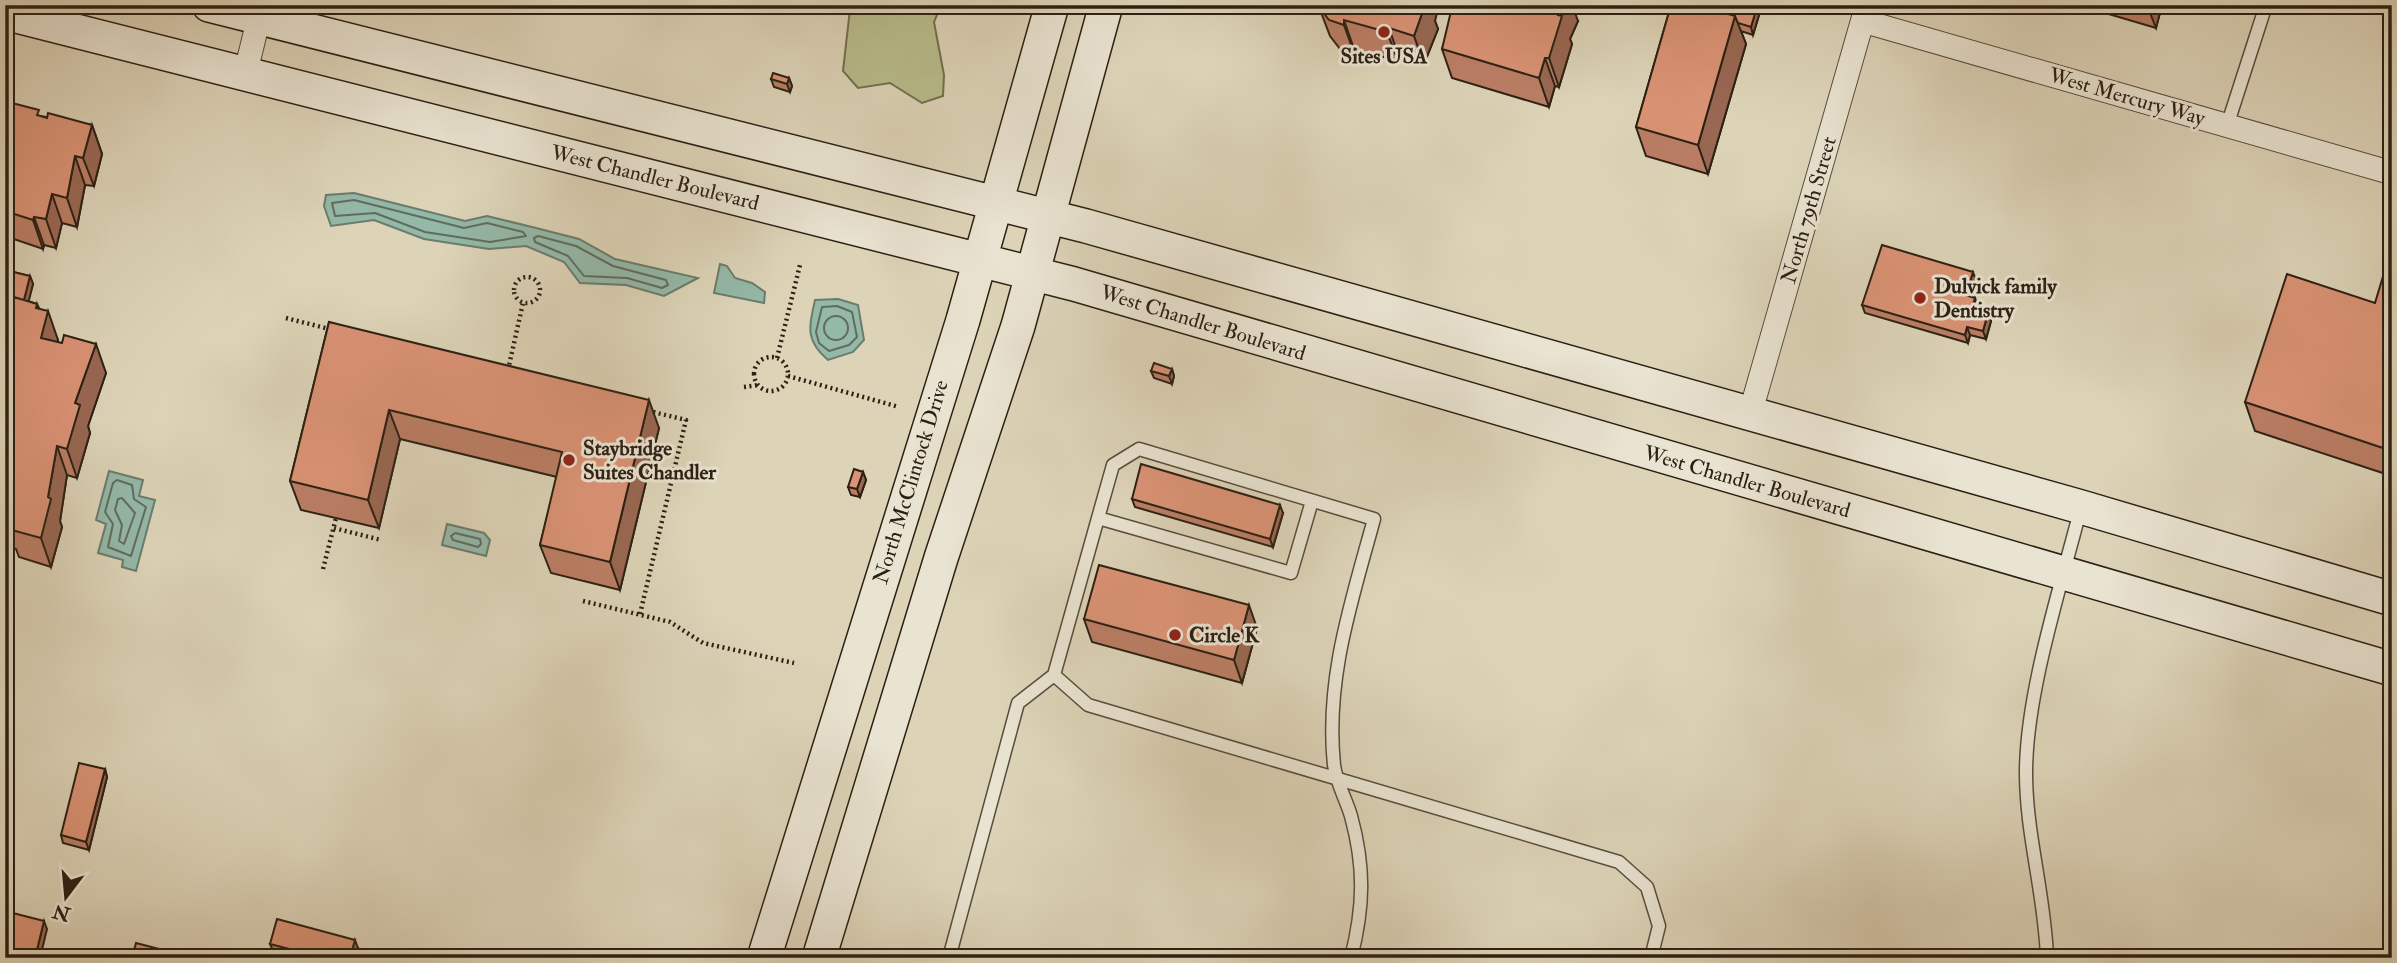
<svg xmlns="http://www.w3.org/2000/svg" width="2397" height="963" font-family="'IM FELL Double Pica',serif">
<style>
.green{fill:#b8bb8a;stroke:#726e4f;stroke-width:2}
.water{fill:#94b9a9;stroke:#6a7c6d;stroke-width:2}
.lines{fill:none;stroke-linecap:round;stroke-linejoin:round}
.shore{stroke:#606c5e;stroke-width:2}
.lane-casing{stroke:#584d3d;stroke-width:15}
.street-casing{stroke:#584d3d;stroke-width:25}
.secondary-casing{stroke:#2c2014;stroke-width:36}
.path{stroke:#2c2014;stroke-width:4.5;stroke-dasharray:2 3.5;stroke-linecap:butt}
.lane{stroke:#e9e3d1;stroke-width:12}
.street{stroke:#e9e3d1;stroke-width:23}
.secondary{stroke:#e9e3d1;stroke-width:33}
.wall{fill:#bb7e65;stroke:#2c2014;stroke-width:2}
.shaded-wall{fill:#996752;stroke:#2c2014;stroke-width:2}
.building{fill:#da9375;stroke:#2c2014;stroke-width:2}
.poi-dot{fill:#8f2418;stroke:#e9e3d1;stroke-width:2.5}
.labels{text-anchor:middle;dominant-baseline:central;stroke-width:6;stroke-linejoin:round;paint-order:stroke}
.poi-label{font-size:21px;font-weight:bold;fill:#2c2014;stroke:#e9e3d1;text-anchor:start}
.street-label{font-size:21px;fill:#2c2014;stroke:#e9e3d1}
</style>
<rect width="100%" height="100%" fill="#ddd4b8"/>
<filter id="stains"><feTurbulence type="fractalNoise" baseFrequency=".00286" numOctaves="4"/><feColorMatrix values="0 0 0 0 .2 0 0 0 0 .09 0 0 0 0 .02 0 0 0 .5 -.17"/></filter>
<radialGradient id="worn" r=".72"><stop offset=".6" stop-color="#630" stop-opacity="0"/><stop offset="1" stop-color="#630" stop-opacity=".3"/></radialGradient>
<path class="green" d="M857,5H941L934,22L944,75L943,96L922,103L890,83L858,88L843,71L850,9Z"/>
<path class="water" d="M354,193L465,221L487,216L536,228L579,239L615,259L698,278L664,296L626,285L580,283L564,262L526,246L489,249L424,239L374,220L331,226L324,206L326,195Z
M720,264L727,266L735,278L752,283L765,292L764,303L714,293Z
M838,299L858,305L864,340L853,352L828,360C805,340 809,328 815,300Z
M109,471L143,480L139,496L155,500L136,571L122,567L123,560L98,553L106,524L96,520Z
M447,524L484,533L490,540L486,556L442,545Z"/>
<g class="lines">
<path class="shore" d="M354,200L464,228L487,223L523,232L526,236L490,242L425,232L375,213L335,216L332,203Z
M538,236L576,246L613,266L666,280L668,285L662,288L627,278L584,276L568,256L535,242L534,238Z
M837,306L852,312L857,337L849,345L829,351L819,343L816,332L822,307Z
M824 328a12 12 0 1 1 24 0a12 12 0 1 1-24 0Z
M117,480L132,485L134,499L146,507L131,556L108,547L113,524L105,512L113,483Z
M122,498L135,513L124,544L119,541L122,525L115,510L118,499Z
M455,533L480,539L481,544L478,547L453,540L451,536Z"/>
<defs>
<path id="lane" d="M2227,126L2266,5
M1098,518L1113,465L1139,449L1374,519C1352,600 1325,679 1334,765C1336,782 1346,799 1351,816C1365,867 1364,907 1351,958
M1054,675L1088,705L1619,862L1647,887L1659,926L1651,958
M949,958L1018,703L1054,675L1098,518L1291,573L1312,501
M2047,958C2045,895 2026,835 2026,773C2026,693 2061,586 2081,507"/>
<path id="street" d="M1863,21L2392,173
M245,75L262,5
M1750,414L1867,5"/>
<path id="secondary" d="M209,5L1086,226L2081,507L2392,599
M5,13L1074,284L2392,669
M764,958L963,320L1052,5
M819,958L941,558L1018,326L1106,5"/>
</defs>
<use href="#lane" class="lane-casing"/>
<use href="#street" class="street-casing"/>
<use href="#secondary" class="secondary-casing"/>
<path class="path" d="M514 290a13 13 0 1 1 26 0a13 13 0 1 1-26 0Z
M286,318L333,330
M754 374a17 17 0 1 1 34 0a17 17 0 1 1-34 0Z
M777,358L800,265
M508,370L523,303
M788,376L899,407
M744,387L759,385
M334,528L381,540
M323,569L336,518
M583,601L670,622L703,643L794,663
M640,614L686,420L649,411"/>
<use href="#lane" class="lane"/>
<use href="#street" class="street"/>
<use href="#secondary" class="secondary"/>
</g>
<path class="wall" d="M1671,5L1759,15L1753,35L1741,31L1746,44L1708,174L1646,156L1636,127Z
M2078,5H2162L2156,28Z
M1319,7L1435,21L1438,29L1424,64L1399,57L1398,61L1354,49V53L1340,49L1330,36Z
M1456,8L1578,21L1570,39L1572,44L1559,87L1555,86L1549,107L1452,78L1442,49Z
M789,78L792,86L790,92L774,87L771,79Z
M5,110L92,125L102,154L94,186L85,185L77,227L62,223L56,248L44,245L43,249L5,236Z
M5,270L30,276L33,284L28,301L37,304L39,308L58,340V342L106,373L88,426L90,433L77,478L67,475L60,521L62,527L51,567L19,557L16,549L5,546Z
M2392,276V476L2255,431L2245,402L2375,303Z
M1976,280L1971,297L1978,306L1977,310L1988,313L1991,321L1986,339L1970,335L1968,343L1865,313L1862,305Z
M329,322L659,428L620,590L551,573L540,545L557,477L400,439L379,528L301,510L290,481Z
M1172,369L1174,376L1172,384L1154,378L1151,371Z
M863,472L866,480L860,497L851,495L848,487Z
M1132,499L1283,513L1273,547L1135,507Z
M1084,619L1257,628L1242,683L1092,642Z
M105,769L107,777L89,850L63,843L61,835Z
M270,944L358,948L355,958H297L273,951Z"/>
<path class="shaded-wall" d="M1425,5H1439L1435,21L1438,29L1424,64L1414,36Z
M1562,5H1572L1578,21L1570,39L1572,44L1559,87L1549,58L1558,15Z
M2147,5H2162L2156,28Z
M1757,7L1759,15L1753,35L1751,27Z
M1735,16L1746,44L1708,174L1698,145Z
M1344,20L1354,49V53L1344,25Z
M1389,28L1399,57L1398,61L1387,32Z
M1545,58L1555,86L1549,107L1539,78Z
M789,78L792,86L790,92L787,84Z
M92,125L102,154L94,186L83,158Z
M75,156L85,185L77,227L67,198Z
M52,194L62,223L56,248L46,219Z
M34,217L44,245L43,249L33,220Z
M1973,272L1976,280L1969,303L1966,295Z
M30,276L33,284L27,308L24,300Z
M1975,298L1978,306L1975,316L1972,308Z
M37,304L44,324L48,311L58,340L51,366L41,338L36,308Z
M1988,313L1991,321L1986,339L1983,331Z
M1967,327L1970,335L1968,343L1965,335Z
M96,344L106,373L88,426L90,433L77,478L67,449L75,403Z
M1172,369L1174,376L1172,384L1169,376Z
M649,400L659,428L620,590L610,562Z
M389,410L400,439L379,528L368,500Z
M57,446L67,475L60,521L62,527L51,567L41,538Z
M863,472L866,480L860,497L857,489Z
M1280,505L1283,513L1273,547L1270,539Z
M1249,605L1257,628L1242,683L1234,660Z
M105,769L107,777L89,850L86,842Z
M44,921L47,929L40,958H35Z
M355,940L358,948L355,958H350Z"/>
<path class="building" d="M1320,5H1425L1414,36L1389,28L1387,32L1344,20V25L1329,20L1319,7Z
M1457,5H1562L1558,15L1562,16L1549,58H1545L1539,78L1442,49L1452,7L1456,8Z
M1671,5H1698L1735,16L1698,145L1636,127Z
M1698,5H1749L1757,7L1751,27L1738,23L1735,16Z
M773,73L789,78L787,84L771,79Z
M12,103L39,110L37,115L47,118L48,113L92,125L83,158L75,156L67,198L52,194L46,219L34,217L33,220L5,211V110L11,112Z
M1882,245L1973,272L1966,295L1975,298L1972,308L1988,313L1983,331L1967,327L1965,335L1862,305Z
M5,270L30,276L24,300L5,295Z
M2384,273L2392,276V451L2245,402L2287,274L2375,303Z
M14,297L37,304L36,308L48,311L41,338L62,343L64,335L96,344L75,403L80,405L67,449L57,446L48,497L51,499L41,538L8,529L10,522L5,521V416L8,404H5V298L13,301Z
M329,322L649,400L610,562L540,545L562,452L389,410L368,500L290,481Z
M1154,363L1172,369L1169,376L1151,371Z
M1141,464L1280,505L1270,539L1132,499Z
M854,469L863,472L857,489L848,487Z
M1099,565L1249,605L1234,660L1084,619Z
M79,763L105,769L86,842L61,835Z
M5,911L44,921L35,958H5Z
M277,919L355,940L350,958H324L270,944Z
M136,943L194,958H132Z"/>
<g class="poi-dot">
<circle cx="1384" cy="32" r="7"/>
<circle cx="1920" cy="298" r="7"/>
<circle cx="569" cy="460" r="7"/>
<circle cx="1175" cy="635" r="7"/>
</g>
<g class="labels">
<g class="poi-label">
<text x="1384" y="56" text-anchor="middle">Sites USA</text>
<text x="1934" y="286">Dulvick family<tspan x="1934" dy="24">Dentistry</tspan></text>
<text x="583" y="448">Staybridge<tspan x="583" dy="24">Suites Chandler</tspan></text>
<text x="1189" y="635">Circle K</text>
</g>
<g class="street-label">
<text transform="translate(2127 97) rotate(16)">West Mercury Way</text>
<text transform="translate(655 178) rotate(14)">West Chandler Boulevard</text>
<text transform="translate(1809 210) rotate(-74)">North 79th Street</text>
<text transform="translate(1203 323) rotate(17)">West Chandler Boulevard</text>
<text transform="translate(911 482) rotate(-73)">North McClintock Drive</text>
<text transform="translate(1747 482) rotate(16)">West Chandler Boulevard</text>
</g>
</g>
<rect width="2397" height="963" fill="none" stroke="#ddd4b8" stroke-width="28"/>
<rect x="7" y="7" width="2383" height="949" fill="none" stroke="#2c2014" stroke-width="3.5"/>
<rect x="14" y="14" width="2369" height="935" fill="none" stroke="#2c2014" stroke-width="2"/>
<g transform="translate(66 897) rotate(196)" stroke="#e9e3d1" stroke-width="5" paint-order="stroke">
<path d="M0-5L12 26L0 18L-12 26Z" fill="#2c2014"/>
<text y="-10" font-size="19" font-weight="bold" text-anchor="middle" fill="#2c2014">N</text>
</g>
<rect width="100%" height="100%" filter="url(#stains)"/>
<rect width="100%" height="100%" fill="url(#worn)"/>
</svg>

REQUIRED ACTION
Everything from the line with "M79,763L105,769L86,842L61,835Z" down to the final line above is to be retyped exactly. Leave the earlier lines out.

RESULT
M79,763L105,769L86,842L61,835Z
M5,911L44,921L35,958H5Z
M277,919L355,940L350,958H324L270,944Z
M136,943L194,958H132Z"/>
<g class="poi-dot">
<circle cx="1384" cy="32" r="7"/>
<circle cx="1920" cy="298" r="7"/>
<circle cx="569" cy="460" r="7"/>
<circle cx="1175" cy="635" r="7"/>
</g>
<g class="labels">
<g class="poi-label">
<text x="1384" y="56" text-anchor="middle">Sites USA</text>
<text x="1934" y="286">Dulvick family<tspan x="1934" dy="24">Dentistry</tspan></text>
<text x="583" y="448">Staybridge<tspan x="583" dy="24">Suites Chandler</tspan></text>
<text x="1189" y="635">Circle K</text>
</g>
<g class="street-label">
<text transform="translate(2127 97) rotate(16)">West Mercury Way</text>
<text transform="translate(655 178) rotate(14)">West Chandler Boulevard</text>
<text transform="translate(1809 210) rotate(-74)">North 79th Street</text>
<text transform="translate(1203 323) rotate(17)">West Chandler Boulevard</text>
<text transform="translate(911 482) rotate(-73)">North McClintock Drive</text>
<text transform="translate(1747 482) rotate(16)">West Chandler Boulevard</text>
</g>
</g>
<rect width="2397" height="963" fill="none" stroke="#ddd4b8" stroke-width="28"/>
<rect x="7" y="7" width="2383" height="949" fill="none" stroke="#2c2014" stroke-width="3.5"/>
<rect x="14" y="14" width="2369" height="935" fill="none" stroke="#2c2014" stroke-width="2"/>
<g transform="translate(66 897) rotate(196)" stroke="#e9e3d1" stroke-width="5" paint-order="stroke">
<path d="M0-5L12 26L0 18L-12 26Z" fill="#2c2014"/>
<text y="-10" font-size="19" font-weight="bold" text-anchor="middle" fill="#2c2014">N</text>
</g>
<rect width="100%" height="100%" filter="url(#stains)"/>
<rect width="100%" height="100%" fill="url(#worn)"/>
</svg>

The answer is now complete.